### TASK DESCRIPTION
Out of the entries that follow, copy each line containing "linecap".

### Dataset entries

+===+

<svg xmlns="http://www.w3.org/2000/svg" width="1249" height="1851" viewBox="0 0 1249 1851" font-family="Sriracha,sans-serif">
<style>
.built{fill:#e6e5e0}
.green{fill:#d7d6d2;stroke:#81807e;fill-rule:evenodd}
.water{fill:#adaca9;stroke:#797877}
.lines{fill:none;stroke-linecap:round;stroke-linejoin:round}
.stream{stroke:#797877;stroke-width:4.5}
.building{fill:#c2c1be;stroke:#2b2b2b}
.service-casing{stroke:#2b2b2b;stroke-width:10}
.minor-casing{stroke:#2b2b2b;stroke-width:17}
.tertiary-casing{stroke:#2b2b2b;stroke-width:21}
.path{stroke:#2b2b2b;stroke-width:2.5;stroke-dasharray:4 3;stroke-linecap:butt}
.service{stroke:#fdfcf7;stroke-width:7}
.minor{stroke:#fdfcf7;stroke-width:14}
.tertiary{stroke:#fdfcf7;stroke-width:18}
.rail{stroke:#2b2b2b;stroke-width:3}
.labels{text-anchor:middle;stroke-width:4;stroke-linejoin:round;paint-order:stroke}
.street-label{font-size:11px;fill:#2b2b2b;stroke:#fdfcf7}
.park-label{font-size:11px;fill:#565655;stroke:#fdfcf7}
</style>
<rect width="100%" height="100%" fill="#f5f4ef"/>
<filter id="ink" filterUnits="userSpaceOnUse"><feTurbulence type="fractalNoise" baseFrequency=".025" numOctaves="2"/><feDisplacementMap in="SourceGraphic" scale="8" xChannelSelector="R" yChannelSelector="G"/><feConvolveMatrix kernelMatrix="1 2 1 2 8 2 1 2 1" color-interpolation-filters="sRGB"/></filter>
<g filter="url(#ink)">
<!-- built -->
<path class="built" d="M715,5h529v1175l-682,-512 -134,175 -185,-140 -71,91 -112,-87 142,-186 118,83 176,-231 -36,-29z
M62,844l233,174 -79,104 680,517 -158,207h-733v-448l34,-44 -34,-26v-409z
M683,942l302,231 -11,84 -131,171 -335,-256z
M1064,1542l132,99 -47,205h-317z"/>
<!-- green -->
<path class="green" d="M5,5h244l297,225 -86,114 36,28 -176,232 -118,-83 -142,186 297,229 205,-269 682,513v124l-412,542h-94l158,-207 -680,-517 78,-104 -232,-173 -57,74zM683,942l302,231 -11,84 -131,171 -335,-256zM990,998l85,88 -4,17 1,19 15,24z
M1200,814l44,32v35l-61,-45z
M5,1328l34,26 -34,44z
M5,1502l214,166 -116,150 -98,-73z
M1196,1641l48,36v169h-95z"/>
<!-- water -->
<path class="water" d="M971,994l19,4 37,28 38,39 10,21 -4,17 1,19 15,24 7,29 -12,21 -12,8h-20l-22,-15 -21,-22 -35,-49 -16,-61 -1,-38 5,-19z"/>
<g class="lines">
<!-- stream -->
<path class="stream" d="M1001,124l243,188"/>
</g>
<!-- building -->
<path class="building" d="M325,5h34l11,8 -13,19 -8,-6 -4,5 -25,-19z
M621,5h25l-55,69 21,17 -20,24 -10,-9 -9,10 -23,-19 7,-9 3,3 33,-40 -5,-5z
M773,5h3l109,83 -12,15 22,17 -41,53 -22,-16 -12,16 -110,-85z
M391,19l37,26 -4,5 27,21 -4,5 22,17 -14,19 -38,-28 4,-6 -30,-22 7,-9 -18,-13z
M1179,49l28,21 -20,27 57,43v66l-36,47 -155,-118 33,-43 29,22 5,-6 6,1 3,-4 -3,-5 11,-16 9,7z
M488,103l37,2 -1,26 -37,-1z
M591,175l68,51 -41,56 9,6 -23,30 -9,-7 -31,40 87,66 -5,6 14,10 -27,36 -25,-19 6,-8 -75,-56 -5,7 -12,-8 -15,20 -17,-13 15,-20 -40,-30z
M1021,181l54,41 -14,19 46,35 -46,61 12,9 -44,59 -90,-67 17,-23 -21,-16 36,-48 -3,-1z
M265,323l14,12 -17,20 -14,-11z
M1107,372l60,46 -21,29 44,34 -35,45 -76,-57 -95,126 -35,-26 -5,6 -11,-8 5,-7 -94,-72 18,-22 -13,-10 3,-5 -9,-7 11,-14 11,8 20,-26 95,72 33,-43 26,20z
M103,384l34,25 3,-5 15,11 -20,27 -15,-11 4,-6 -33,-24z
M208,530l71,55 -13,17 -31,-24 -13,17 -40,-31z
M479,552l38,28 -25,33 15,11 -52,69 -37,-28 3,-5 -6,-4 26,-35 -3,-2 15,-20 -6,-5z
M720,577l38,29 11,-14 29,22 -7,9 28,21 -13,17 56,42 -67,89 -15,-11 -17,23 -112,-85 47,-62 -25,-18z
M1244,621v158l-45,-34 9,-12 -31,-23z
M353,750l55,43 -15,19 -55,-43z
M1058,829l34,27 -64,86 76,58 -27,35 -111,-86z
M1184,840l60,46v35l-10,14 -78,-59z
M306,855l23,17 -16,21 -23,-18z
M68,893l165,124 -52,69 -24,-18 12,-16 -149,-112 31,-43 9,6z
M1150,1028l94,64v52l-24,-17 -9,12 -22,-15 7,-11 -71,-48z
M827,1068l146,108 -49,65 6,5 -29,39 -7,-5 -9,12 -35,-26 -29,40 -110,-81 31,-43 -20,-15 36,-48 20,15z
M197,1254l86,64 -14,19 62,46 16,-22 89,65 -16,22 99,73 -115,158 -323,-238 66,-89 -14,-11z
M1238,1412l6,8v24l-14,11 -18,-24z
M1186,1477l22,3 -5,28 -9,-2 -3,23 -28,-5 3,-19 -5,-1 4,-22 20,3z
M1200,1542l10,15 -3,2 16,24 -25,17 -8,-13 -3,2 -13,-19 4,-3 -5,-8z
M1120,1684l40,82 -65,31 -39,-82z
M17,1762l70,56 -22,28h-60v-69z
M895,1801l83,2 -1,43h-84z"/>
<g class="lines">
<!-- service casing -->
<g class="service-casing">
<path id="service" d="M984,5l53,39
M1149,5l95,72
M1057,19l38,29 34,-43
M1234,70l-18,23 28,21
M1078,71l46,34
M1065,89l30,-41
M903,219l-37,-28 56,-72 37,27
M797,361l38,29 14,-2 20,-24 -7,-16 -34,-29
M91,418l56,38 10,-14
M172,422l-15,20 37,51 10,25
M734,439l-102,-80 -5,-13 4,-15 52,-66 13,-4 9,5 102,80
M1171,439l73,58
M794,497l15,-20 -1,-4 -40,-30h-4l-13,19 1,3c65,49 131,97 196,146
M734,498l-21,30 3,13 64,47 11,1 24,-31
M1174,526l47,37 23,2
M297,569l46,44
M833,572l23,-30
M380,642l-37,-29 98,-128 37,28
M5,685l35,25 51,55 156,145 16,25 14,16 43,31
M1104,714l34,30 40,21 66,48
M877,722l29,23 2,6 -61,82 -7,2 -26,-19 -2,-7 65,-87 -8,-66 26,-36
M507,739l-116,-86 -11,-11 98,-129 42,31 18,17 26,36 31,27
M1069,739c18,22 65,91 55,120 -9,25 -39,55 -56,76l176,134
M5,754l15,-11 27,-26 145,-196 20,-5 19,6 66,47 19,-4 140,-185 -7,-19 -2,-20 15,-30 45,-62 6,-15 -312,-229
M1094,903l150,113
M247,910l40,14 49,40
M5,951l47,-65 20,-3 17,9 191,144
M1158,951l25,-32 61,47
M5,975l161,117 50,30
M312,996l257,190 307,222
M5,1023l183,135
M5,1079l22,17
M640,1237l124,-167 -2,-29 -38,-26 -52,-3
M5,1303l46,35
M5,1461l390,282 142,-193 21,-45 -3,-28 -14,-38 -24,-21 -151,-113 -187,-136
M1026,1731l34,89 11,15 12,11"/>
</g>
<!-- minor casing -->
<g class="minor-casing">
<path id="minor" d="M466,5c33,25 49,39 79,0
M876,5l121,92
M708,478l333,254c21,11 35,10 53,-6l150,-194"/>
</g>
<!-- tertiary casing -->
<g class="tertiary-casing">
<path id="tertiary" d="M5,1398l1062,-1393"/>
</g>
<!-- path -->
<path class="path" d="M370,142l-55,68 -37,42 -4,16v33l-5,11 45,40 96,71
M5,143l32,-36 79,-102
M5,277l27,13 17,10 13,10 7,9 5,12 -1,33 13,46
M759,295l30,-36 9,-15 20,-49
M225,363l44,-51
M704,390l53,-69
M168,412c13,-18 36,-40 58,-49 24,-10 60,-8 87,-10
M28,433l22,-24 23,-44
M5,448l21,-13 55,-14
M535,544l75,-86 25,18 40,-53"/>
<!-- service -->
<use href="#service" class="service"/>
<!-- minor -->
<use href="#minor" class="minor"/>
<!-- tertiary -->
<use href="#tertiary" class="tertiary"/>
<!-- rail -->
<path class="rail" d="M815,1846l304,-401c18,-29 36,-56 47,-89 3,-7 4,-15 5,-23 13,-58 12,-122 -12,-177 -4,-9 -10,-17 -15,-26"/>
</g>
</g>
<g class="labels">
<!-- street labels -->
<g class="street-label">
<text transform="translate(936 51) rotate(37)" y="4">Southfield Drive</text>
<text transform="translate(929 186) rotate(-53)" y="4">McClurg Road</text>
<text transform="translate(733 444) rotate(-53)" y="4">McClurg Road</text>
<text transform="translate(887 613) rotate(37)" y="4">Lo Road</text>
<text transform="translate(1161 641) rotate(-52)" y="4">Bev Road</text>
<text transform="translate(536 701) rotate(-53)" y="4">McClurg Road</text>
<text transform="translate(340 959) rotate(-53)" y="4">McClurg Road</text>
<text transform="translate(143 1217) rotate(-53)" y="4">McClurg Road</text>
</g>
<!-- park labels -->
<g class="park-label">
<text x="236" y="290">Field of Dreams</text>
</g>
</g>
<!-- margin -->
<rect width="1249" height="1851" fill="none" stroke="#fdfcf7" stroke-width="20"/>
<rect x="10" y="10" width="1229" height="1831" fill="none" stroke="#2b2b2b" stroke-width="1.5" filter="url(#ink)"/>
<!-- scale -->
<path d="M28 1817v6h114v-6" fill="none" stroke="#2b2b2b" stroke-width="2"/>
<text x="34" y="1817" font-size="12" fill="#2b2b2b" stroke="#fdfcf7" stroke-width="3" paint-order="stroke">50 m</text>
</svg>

+===+

### SOLUTION FOR THIS TASK
.lines{fill:none;stroke-linecap:round;stroke-linejoin:round}
.path{stroke:#2b2b2b;stroke-width:2.5;stroke-dasharray:4 3;stroke-linecap:butt}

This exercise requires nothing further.